Supplied records =>
-*-

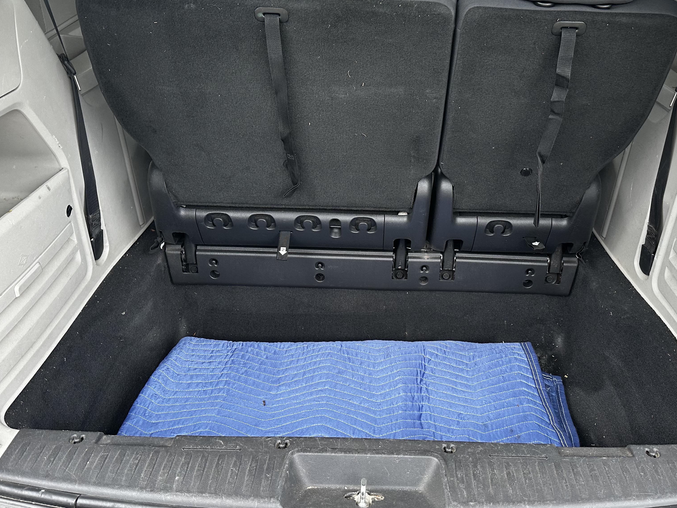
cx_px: 382
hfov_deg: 56.6
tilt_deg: -32.7
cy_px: 235
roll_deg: -2.1
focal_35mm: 32
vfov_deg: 44.1
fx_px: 626
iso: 160
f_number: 1.78
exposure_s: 1/121
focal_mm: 6.86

-*-

Task prompt => All of the records above should be reproduced exactly, with the pictures left out.

Problem solution =>
cx_px: 382
hfov_deg: 56.6
tilt_deg: -32.7
cy_px: 235
roll_deg: -2.1
focal_35mm: 32
vfov_deg: 44.1
fx_px: 626
iso: 160
f_number: 1.78
exposure_s: 1/121
focal_mm: 6.86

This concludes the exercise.